> **JOB ITEM**
The answer must be the full listing, repeated word for word.

> **EXTRACTED RECORDS**
--------------------

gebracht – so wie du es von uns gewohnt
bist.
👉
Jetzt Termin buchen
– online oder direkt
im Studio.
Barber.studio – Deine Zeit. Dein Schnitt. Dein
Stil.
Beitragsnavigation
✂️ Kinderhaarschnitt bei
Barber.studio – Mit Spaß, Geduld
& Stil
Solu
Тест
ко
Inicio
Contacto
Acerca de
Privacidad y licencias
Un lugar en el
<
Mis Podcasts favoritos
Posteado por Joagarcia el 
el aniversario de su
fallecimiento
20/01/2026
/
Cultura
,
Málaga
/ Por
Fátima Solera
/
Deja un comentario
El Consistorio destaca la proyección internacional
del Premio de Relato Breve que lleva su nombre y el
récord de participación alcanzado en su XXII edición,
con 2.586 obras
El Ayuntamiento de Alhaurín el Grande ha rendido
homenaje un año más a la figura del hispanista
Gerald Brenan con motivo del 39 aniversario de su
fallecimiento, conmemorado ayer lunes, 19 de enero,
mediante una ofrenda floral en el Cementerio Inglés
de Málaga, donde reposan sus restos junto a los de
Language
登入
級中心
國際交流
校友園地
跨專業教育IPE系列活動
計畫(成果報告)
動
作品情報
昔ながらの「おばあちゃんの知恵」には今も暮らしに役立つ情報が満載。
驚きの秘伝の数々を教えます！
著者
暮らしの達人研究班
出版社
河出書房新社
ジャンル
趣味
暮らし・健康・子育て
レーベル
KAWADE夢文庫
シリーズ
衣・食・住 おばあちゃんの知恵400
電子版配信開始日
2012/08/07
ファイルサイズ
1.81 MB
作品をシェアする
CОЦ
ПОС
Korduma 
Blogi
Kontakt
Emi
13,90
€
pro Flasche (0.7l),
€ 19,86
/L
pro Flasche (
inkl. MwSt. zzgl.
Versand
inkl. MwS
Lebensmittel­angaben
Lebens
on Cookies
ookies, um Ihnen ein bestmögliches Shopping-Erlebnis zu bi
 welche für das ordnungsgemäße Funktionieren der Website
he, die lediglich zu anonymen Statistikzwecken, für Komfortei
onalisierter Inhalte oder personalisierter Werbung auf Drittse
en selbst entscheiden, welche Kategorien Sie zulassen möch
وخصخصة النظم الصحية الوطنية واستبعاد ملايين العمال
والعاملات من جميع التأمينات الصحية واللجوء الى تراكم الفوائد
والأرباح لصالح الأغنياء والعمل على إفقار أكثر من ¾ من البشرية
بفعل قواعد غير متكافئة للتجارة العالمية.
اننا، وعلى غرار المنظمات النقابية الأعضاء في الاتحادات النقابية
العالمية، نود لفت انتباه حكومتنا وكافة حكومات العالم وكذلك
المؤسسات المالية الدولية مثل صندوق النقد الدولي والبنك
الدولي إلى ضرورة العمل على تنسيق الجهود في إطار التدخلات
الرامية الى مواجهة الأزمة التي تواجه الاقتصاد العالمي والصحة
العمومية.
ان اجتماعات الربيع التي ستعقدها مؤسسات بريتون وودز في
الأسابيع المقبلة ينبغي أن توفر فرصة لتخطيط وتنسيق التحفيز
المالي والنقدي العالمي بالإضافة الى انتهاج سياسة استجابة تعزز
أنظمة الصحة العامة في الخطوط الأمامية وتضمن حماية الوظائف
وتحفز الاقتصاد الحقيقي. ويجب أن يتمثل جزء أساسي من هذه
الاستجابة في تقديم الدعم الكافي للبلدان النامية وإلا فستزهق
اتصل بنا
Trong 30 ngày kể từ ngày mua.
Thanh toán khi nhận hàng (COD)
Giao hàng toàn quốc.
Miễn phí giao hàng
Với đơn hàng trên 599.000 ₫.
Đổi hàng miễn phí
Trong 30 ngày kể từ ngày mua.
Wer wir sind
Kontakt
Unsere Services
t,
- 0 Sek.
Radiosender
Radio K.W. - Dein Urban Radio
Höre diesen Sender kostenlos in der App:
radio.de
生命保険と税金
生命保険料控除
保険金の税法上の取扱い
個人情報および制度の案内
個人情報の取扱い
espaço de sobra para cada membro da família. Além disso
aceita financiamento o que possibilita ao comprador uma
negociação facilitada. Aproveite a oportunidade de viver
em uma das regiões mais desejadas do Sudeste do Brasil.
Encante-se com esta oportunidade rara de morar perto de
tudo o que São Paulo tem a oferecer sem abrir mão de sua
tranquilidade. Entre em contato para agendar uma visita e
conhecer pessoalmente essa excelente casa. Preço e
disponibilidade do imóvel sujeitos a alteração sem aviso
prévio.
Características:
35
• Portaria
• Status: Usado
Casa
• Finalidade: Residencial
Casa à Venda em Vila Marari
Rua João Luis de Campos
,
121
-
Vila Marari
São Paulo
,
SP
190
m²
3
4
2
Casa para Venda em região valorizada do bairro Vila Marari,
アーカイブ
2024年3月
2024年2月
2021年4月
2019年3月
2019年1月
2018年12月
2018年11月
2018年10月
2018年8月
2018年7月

--------------------

> **RESULT OF THIS EXERCISE**
gebracht – so wie du es von uns gewohnt
bist.
👉
Jetzt Termin buchen
– online oder direkt
im Studio.
Barber.studio – Deine Zeit. Dein Schnitt. Dein
Stil.
Beitragsnavigation
✂️ Kinderhaarschnitt bei
Barber.studio – Mit Spaß, Geduld
& Stil
Solu
Тест
ко
Inicio
Contacto
Acerca de
Privacidad y licencias
Un lugar en el
<
Mis Podcasts favoritos
Posteado por Joagarcia el 
el aniversario de su
fallecimiento
20/01/2026
/
Cultura
,
Málaga
/ Por
Fátima Solera
/
Deja un comentario
El Consistorio destaca la proyección internacional
del Premio de Relato Breve que lleva su nombre y el
récord de participación alcanzado en su XXII edición,
con 2.586 obras
El Ayuntamiento de Alhaurín el Grande ha rendido
homenaje un año más a la figura del hispanista
Gerald Brenan con motivo del 39 aniversario de su
fallecimiento, conmemorado ayer lunes, 19 de enero,
mediante una ofrenda floral en el Cementerio Inglés
de Málaga, donde reposan sus restos junto a los de
Language
登入
級中心
國際交流
校友園地
跨專業教育IPE系列活動
計畫(成果報告)
動
作品情報
昔ながらの「おばあちゃんの知恵」には今も暮らしに役立つ情報が満載。
驚きの秘伝の数々を教えます！
著者
暮らしの達人研究班
出版社
河出書房新社
ジャンル
趣味
暮らし・健康・子育て
レーベル
KAWADE夢文庫
シリーズ
衣・食・住 おばあちゃんの知恵400
電子版配信開始日
2012/08/07
ファイルサイズ
1.81 MB
作品をシェアする
CОЦ
ПОС
Korduma 
Blogi
Kontakt
Emi
13,90
€
pro Flasche (0.7l),
€ 19,86
/L
pro Flasche (
inkl. MwSt. zzgl.
Versand
inkl. MwS
Lebensmittel­angaben
Lebens
on Cookies
ookies, um Ihnen ein bestmögliches Shopping-Erlebnis zu bi
 welche für das ordnungsgemäße Funktionieren der Website
he, die lediglich zu anonymen Statistikzwecken, für Komfortei
onalisierter Inhalte oder personalisierter Werbung auf Drittse
en selbst entscheiden, welche Kategorien Sie zulassen möch
وخصخصة النظم الصحية الوطنية واستبعاد ملايين العمال
والعاملات من جميع التأمينات الصحية واللجوء الى تراكم الفوائد
والأرباح لصالح الأغنياء والعمل على إفقار أكثر من ¾ من البشرية
بفعل قواعد غير متكافئة للتجارة العالمية.
اننا، وعلى غرار المنظمات النقابية الأعضاء في الاتحادات النقابية
العالمية، نود لفت انتباه حكومتنا وكافة حكومات العالم وكذلك
المؤسسات المالية الدولية مثل صندوق النقد الدولي والبنك
الدولي إلى ضرورة العمل على تنسيق الجهود في إطار التدخلات
الرامية الى مواجهة الأزمة التي تواجه الاقتصاد العالمي والصحة
العمومية.
ان اجتماعات الربيع التي ستعقدها مؤسسات بريتون وودز في
الأسابيع المقبلة ينبغي أن توفر فرصة لتخطيط وتنسيق التحفيز
المالي والنقدي العالمي بالإضافة الى انتهاج سياسة استجابة تعزز
أنظمة الصحة العامة في الخطوط الأمامية وتضمن حماية الوظائف
وتحفز الاقتصاد الحقيقي. ويجب أن يتمثل جزء أساسي من هذه
الاستجابة في تقديم الدعم الكافي للبلدان النامية وإلا فستزهق
اتصل بنا
Trong 30 ngày kể từ ngày mua.
Thanh toán khi nhận hàng (COD)
Giao hàng toàn quốc.
Miễn phí giao hàng
Với đơn hàng trên 599.000 ₫.
Đổi hàng miễn phí
Trong 30 ngày kể từ ngày mua.
Wer wir sind
Kontakt
Unsere Services
t,
- 0 Sek.
Radiosender
Radio K.W. - Dein Urban Radio
Höre diesen Sender kostenlos in der App:
radio.de
生命保険と税金
生命保険料控除
保険金の税法上の取扱い
個人情報および制度の案内
個人情報の取扱い
espaço de sobra para cada membro da família. Além disso
aceita financiamento o que possibilita ao comprador uma
negociação facilitada. Aproveite a oportunidade de viver
em uma das regiões mais desejadas do Sudeste do Brasil.
Encante-se com esta oportunidade rara de morar perto de
tudo o que São Paulo tem a oferecer sem abrir mão de sua
tranquilidade. Entre em contato para agendar uma visita e
conhecer pessoalmente essa excelente casa. Preço e
disponibilidade do imóvel sujeitos a alteração sem aviso
prévio.
Características:
35
• Portaria
• Status: Usado
Casa
• Finalidade: Residencial
Casa à Venda em Vila Marari
Rua João Luis de Campos
,
121
-
Vila Marari
São Paulo
,
SP
190
m²
3
4
2
Casa para Venda em região valorizada do bairro Vila Marari,
アーカイブ
2024年3月
2024年2月
2021年4月
2019年3月
2019年1月
2018年12月
2018年11月
2018年10月
2018年8月
2018年7月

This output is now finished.